● **RAW DATA**:
BEGIN

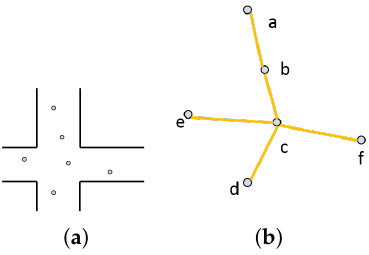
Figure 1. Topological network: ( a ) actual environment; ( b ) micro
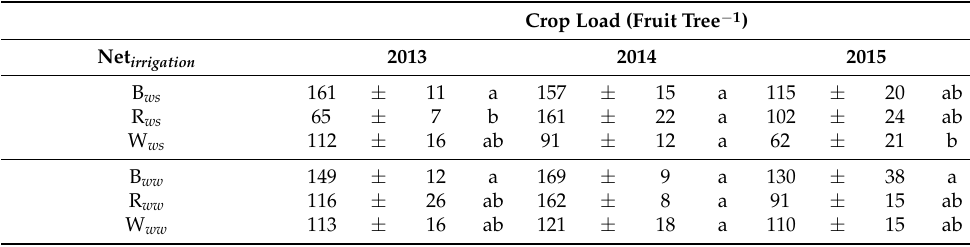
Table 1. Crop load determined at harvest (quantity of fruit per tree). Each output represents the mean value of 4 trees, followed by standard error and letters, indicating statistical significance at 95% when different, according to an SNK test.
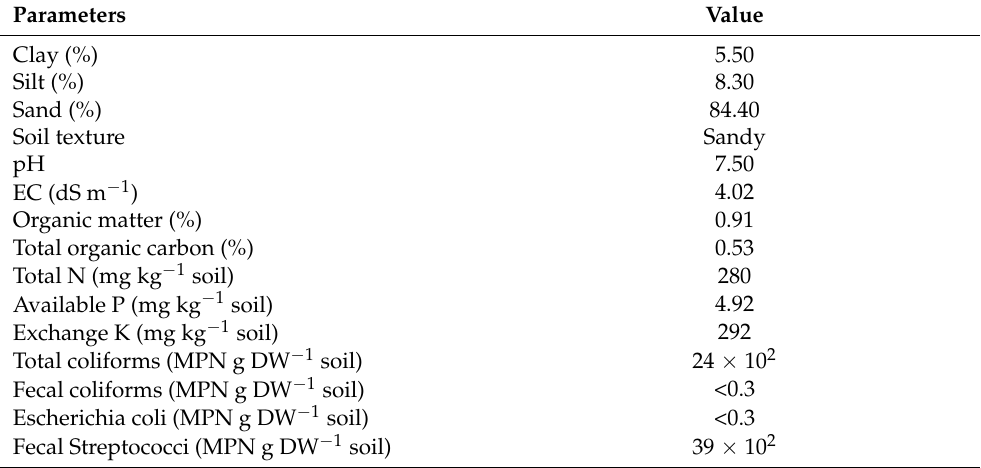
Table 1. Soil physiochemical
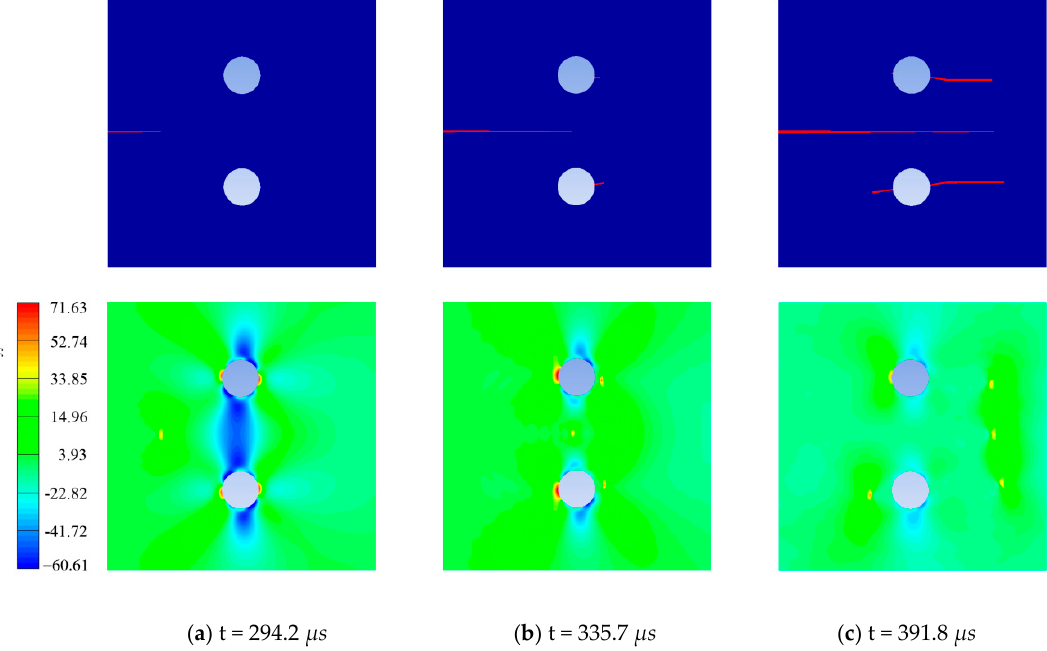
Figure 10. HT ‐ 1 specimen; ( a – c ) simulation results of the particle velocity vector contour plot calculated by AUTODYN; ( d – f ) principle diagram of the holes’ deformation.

END
BEGIN

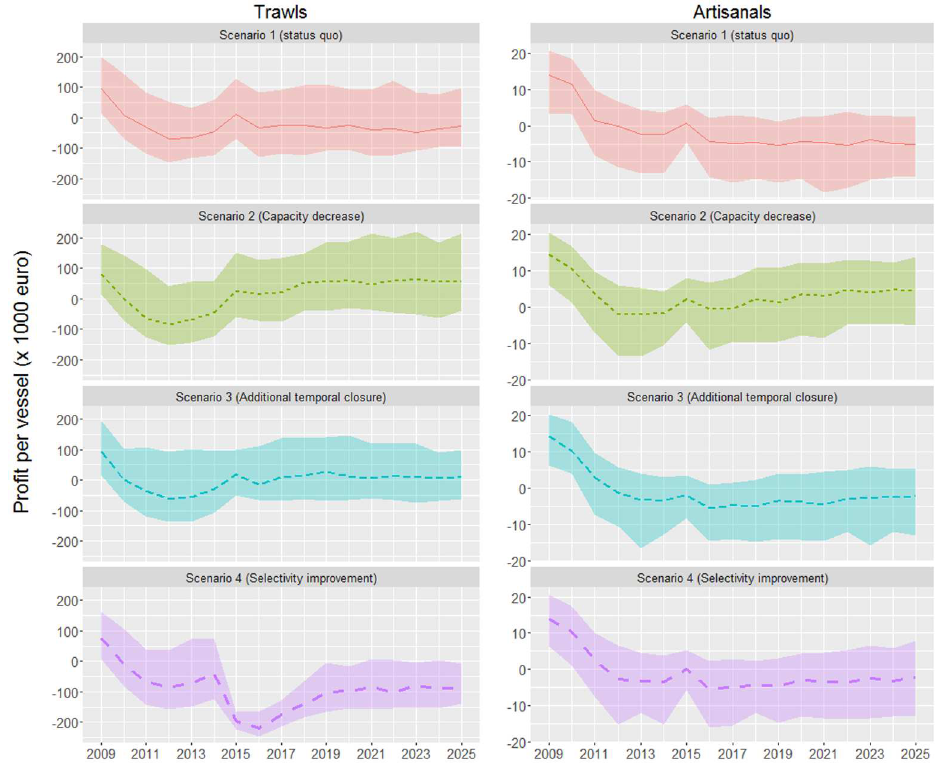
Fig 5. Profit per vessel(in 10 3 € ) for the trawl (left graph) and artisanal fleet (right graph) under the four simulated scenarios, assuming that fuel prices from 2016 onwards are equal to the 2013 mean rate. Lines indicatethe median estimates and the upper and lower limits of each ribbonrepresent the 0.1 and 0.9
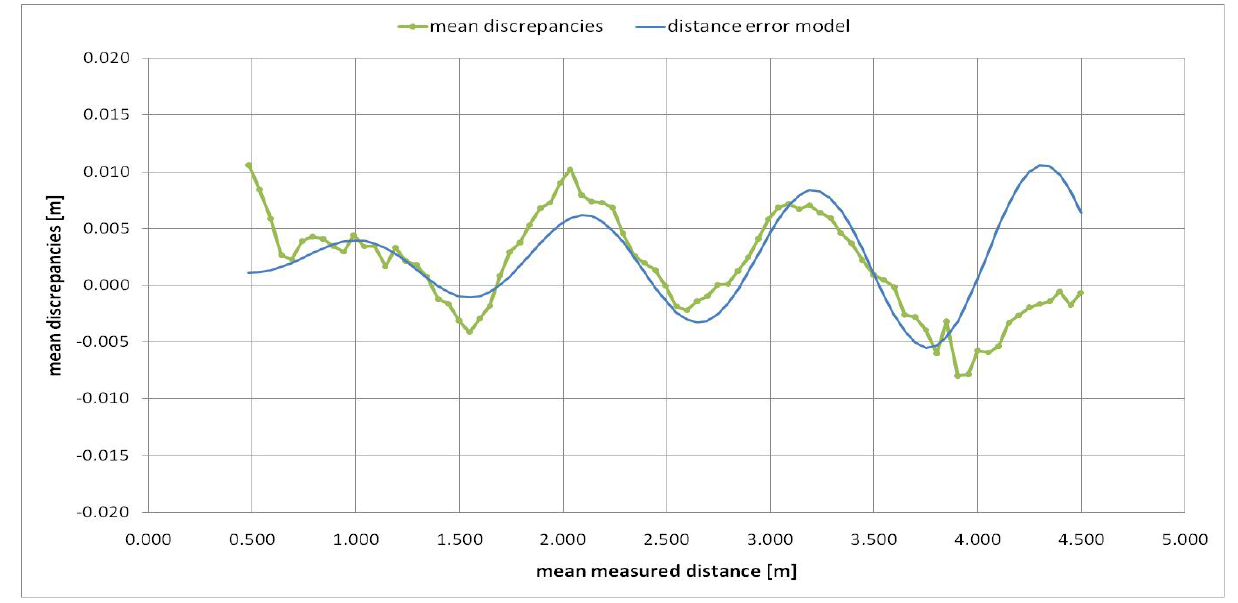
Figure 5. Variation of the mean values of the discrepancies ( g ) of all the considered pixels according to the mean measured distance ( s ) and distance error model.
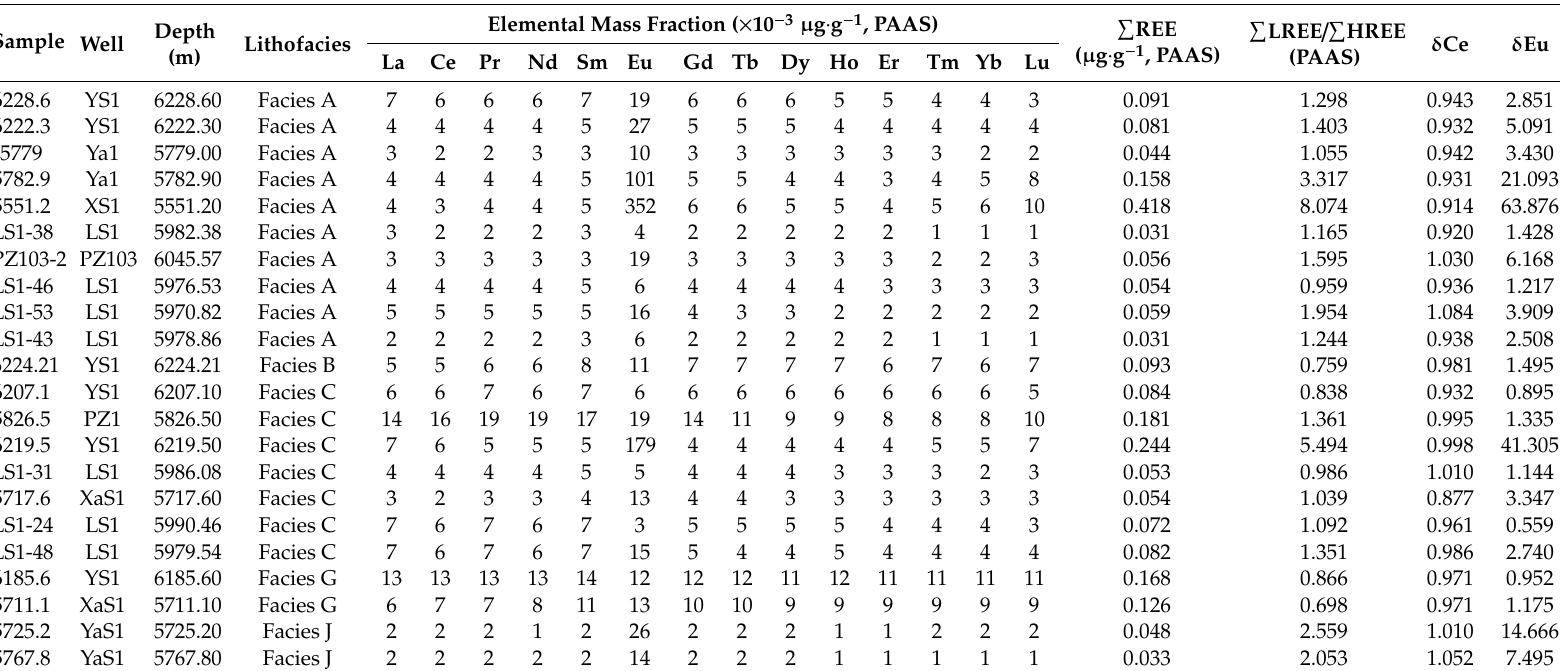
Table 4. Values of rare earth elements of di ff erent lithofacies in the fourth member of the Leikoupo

END
BEGIN

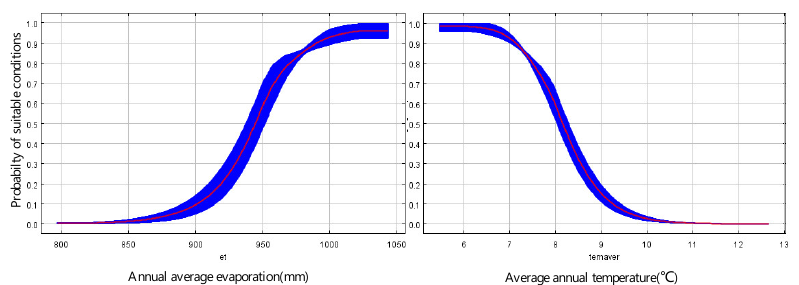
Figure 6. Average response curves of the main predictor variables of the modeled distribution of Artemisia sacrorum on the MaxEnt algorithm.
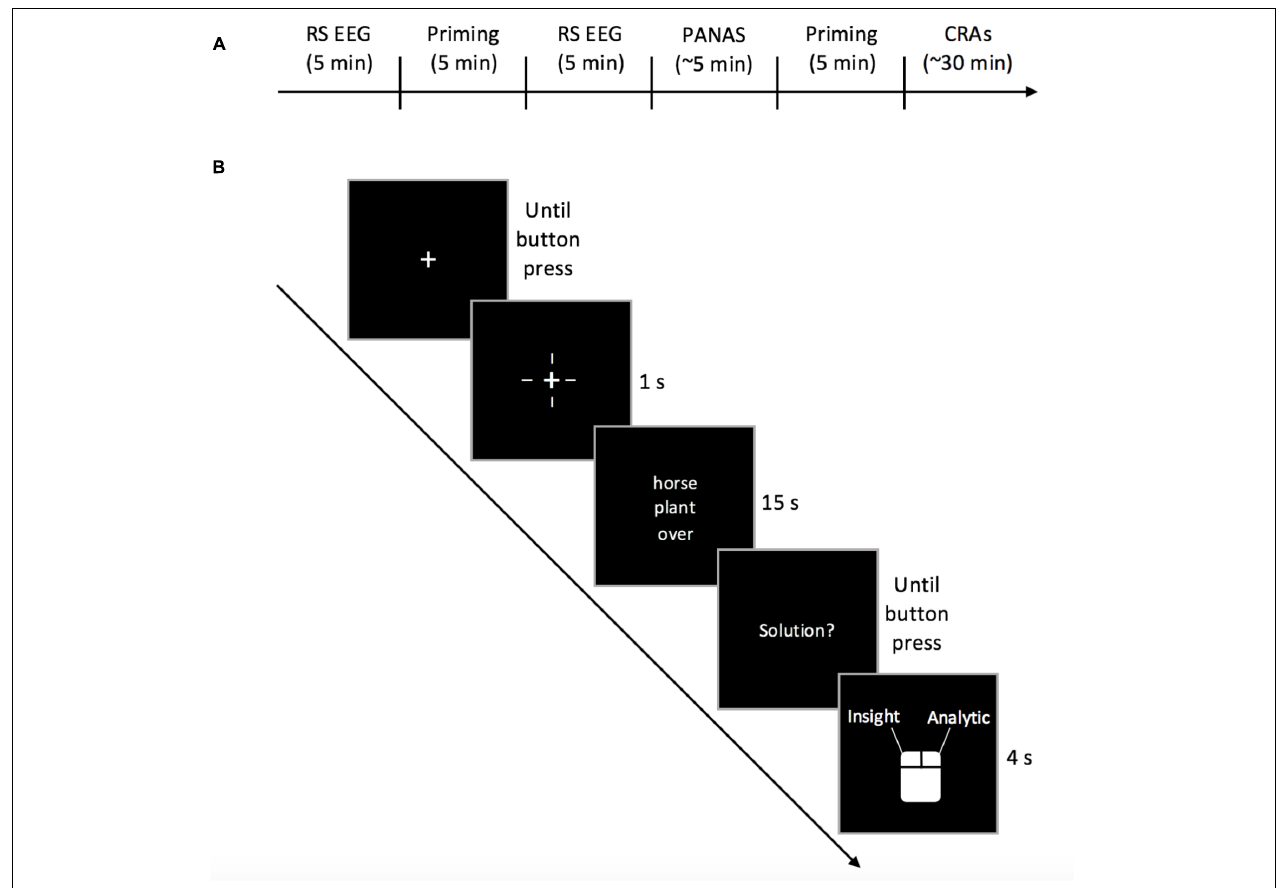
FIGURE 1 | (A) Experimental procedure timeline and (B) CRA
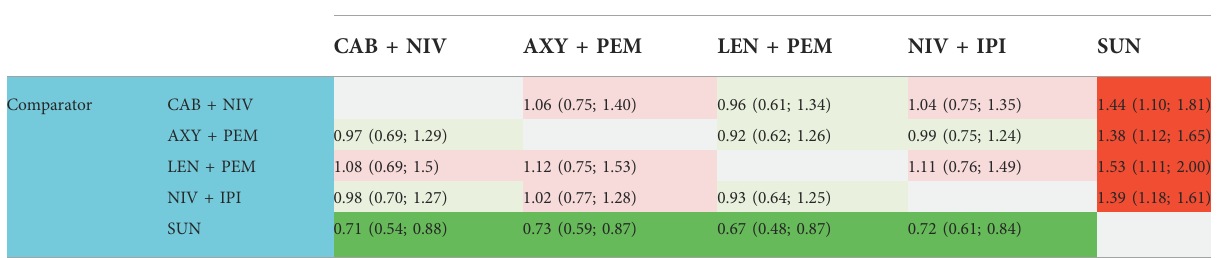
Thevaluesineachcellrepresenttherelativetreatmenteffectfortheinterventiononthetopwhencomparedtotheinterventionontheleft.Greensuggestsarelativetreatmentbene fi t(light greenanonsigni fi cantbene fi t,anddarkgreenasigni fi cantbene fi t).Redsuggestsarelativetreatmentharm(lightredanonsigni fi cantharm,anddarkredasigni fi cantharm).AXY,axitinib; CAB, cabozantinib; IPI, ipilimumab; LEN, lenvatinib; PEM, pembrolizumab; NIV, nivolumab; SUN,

END

● **WHAT NEEDS TO BE DONE**: With the pictures omitted, print the lines above exactly, beginning at the line with "Figure 1. Topological" and going on through the line with "Figure 10. HT".

● **RESPONSE AREA**:
Figure 1. Topological network: ( a ) actual environment; ( b ) micro
Table 1. Crop load determined at harvest (quantity of fruit per tree). Each output represents the mean value of 4 trees, followed by standard error and letters, indicating statistical significance at 95% when different, according to an SNK test.
Table 1. Soil physiochemical
Figure 10. HT ‐ 1 specimen; ( a – c ) simulation results of the particle velocity vector contour plot calculated by AUTODYN; ( d – f ) principle diagram of the holes’ deformation.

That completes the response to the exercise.